ALTERMODERN: A quest for a Modernity.


This weekend I visited the Tate Britain to see the latest Triennial exhibition, entitled ‘Altermodern’, curated by controversial French art critic Nicolas Bourriaud.
The proceedings began with a talk beforehand about the exhibition, its aims and context, which was, in hindsight, a nice way to begin if you hadn’t read anything about Nicolas Bourriaud or his term ‘Altermodern’, but if you had was a neat outline and an opportunity for the audience to voice their opinions and perhaps ironic objections to what some seemed to think as an autocratic discourse centred on one persons opinion; though, interestingly, no one complained about the radical decision to use foreign artists in a traditionally ‘British Arts’ show.
I think, and this is just my opinion of course, that everyone has opinions they’d like to share with others, so why not build those into a philosophy, write a few highly regarded books on contemporary art and start a renowned art gallery in Paris? Some people do more than merely offer criticism – which as Bourriaud might point out is a postmodern stance, ‘mourning’ the failures of the Modernists without offering a positive solution.
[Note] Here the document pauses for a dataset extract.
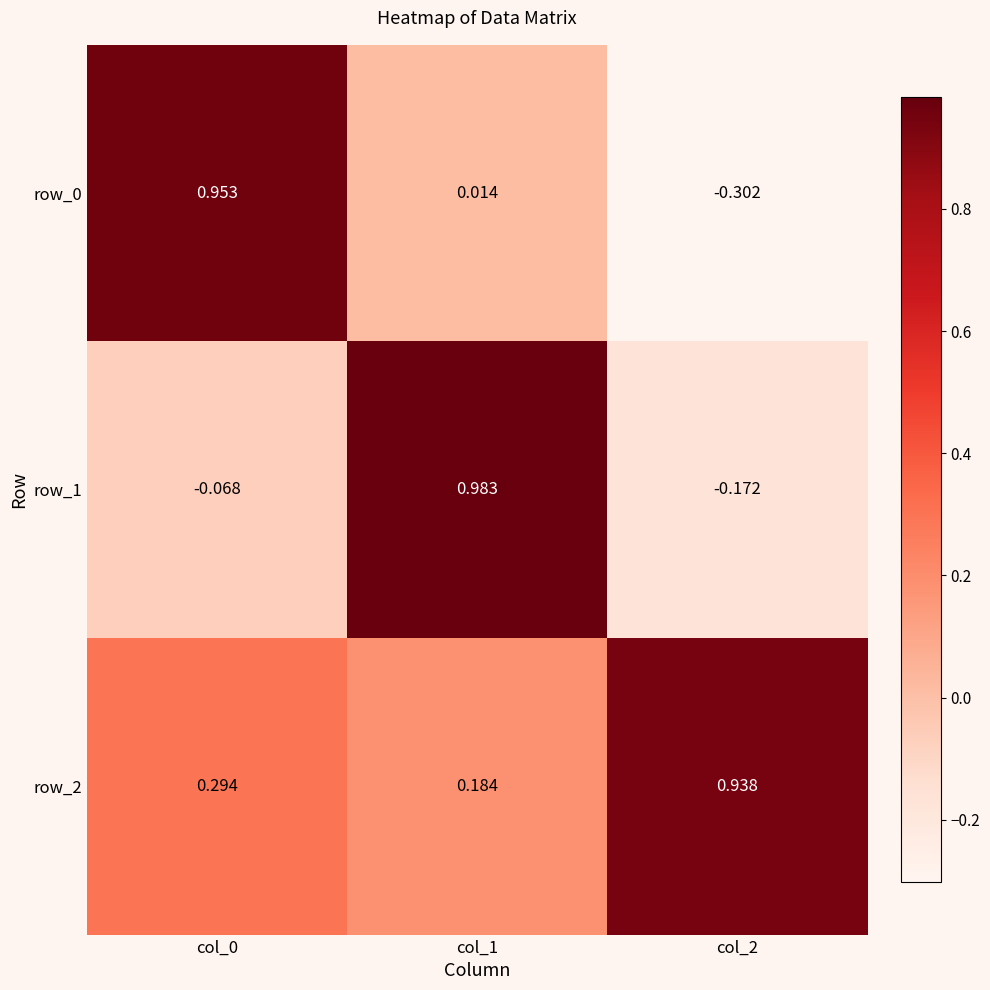

How many categories are shown in the chart?

3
A first, the concept of Altermodern seems a positive one that surely resonates with a generation of artists that have the task of defining global issues and is hence a political stance that he says is a ‘loading and rebooting’ of the terms of modernism, ‘re-engaging with the history of politics’. Bourriaud envisages a Modernity that is created from scratch by contemporary artists. Themes such as Time, Space, History and Geography are to be explored if we are to find meaning in the ‘maze’ of the contemporary.
Initially, four ‘Prologues’, beginning in April last year, were set up as an opportunity for artists to muse on this notion, through debate and practice.
In Prologue 1, April 2008, critic Okwui Enwezor introduced and debated curator Nicolas Bourriaud’s concept of Altermodern, with films and performances by three artists followed by Prologue2: Exile, 3: Travel and 4: Borders.
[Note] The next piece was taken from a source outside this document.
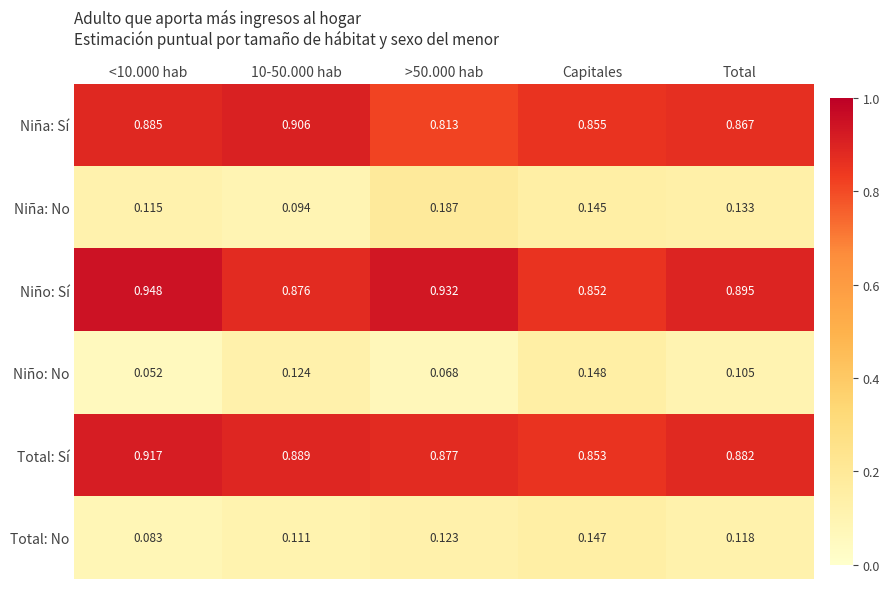

Is the value of Total: Sí at <10.000 hab greater than the value of Niño: No at 10-50.000 hab?

Yes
Nicolas Bourriaud explains all in this short video:
http://www.tate.org.uk/britain/exhibitions/altermodern/


After the talk we had lunch while we digested the context of the exhibition and went to investigate the Altermodern phenomena. There are 28 artists exhibiting, the foreigners referred to as ‘Passers By’ and the booklet takes you on a disorientating tour around the works, in no discernable order. The range and scope of the works covers many mediums, as the manifesto suggests, from Loris Gréaud’s ‘Tremors Where Forever’, 30 minutes of brain frequencies broadcasted from a central unit to vibrate the floor space, crossing the borders of science, performance, time and space, to Marcus Coates ‘The Plovers Wing’, where he questions the borders between human and animal consciousness through shamanistic services to a regional Australian mayor, offering empathy, channelled from the animal world.


Not everyone is agreeable. In his article for the Times culture supplement Waldemar Januszack labels it ‘phoney intellectualism’ indicative of the ‘pompous’ Paris Salon approach:
‘Just as the Paris salon favoured the conceptual over the actual — pretentious history painting over vivid snapshots of everyday life — so the Tate supports art that imagines it is on a higher plane than the everyday.

On one hand I can’t help agreeing that art should never become detached from people to the degree where it loses touch with its audience, especially in these difficult financial times when we are forced to address issues of necessity on such a mass, global level. Though, on the other hand I also think that in the maze that is contemporary culture, where genres mix and merge, identity becomes more fragmented and people struggle to find a voice in the rigid structures of western capitalism, we should not be afraid to challenge our perspectives on the world and examine the issues that this describes, so that we may find a new voice and alternative identities to the one’s sold us through capitalist ideology in the convergence culture that is warping our usual reference points. Perhaps a quest to re-engage with the terms of modernity could allow us to side-step the linear path of commercial progress, put us back in touch with the experimental nature of humanity and balance the books for enlightenment.


On reflection though I couldn't help wondering that perhaps Bourriauds previous ideas about Relational Aesthitics must not be forgotten, and perhaps the idea of all human activity, suggested as an interstice, a space for the creation of form, is still an undercoat that needs to be explored, especially as a bridging vehicle for marginal audiences to accept these new ideas as relevant to them in the short term at least, perhaps on a community level.